I think that Foorm has a lot of potential. It is kind of a weird combination of a partial presentation layer and partial object relational mapper. It is focused on providing useful library utilities that let the developer get as tricky as they want, making sure that the nasty repetitive common tasks take as little effort as possible.

You can ask me “Why not Hibernate?” or “Why not Spring JDBC?” at a bar sometime. Be prepared to hear my voice raise a few notches as I rail about “Hibernate’s is an overbearing over-engineered steaming pile of…(oops did I say that out loud?)” or “Spring JDBC makes SQL portable in Java only to the level that they solve the trivial problems and punt on anything mildly interesting or complex…”. If I have had a few beers before the conversation starts, it will be more (or less) interesting.

Oh by the way, Foorm provides a nice, generic way to handle paged SQL queries. I still need to build advanced WHERE clauses, and support ORDER BY and GROUP BY operations.

This is why Foorm is still a prototype and I don’t want anyone else using it for a while. I feel that any library / framework should be used by its creator for a long time, solving lots of real-world problems before they claim to have anything truly reusable. But I figured I would show folks what I am thinking.

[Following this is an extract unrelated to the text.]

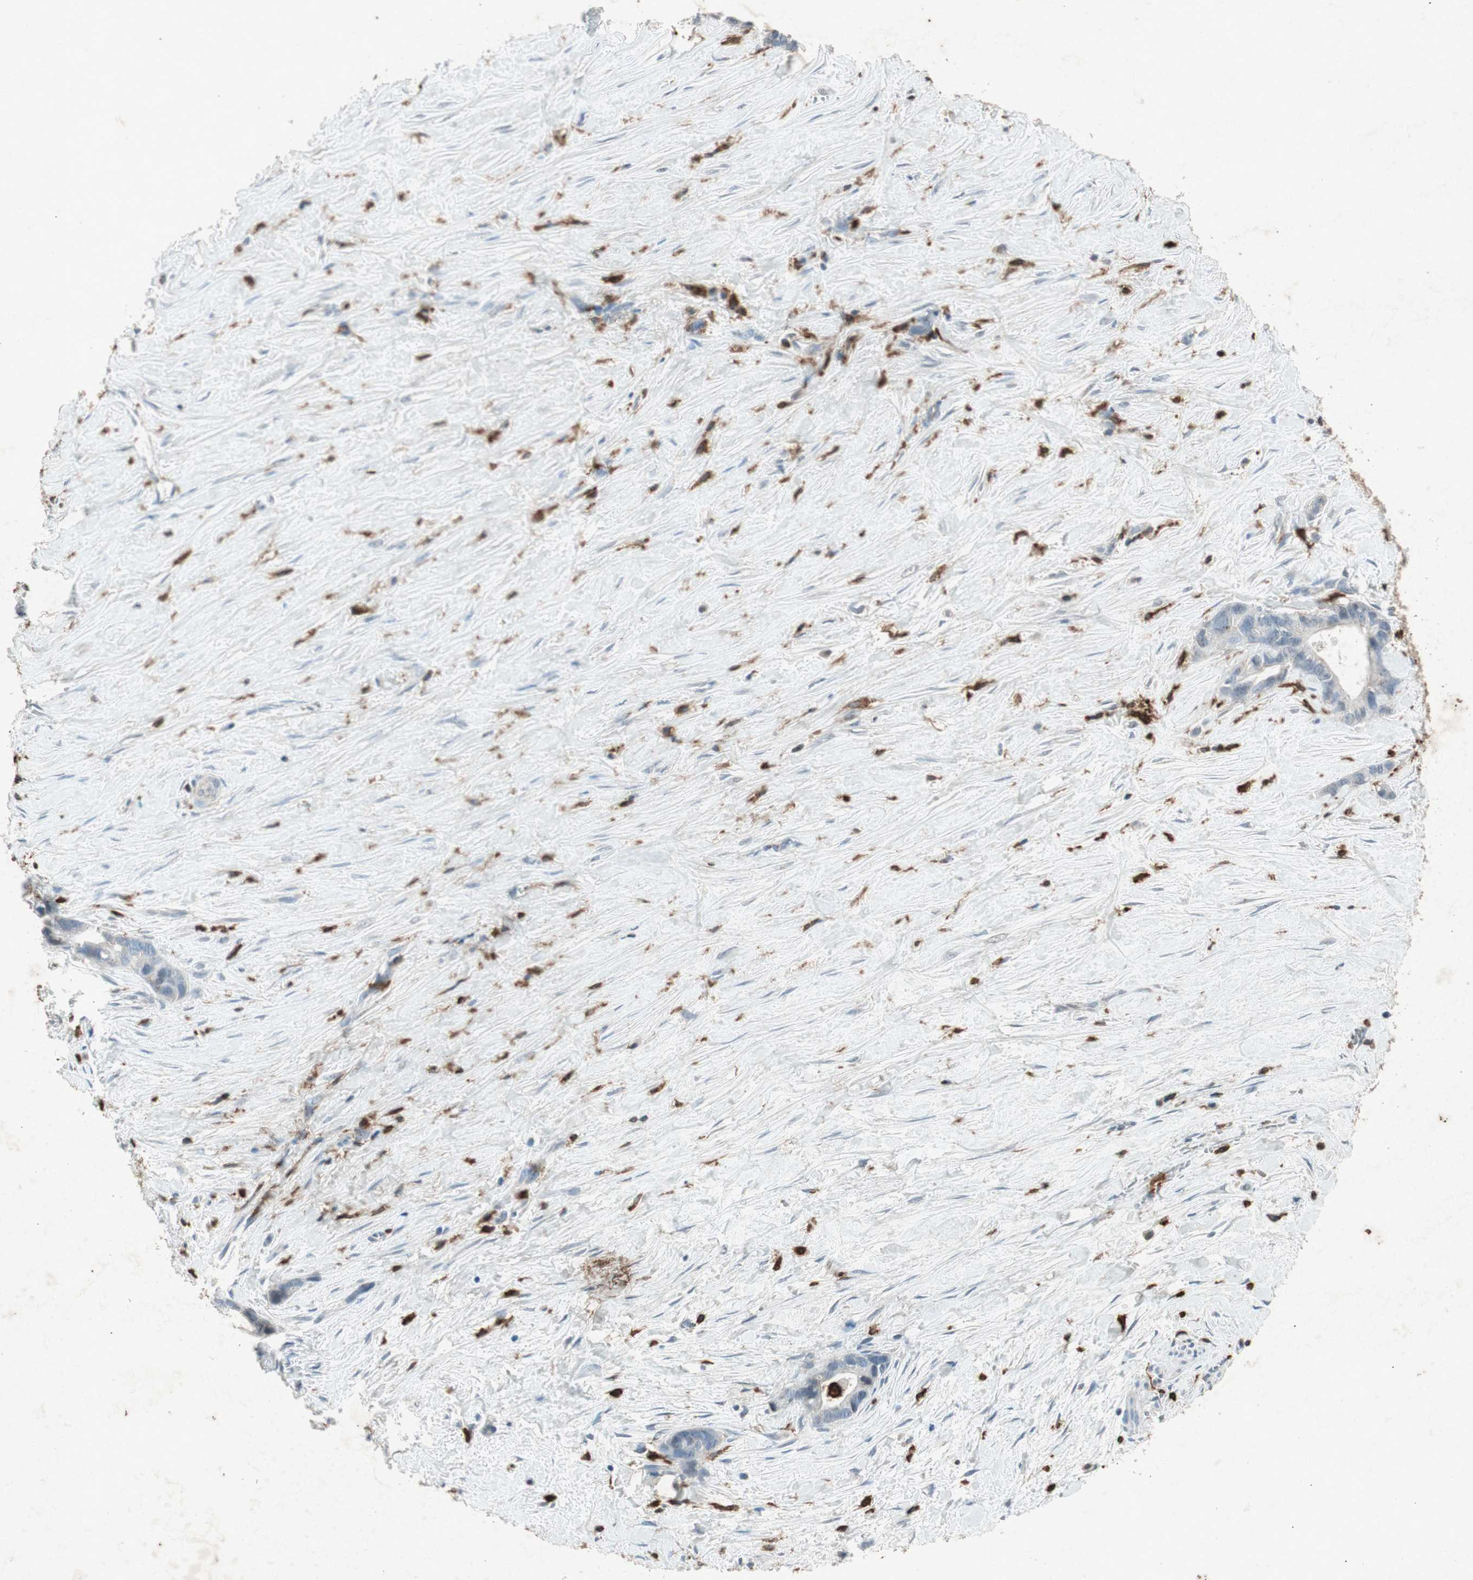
{"staining": {"intensity": "negative", "quantity": "none", "location": "none"}, "tissue": "liver cancer", "cell_type": "Tumor cells", "image_type": "cancer", "snomed": [{"axis": "morphology", "description": "Cholangiocarcinoma"}, {"axis": "topography", "description": "Liver"}], "caption": "This histopathology image is of cholangiocarcinoma (liver) stained with immunohistochemistry to label a protein in brown with the nuclei are counter-stained blue. There is no staining in tumor cells.", "gene": "TYROBP", "patient": {"sex": "female", "age": 55}}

I have been experimenting with finding the right combination of power and convenience for both display layers and persistence. Before FOORM there was OMG-ORM (http://omg-software.com/) – it too was an exploration of the balance between powerful capabilities and intrusiveness as well as trying to make things intuitive. FOORM is much simpler than OMG and I find it more natural to use.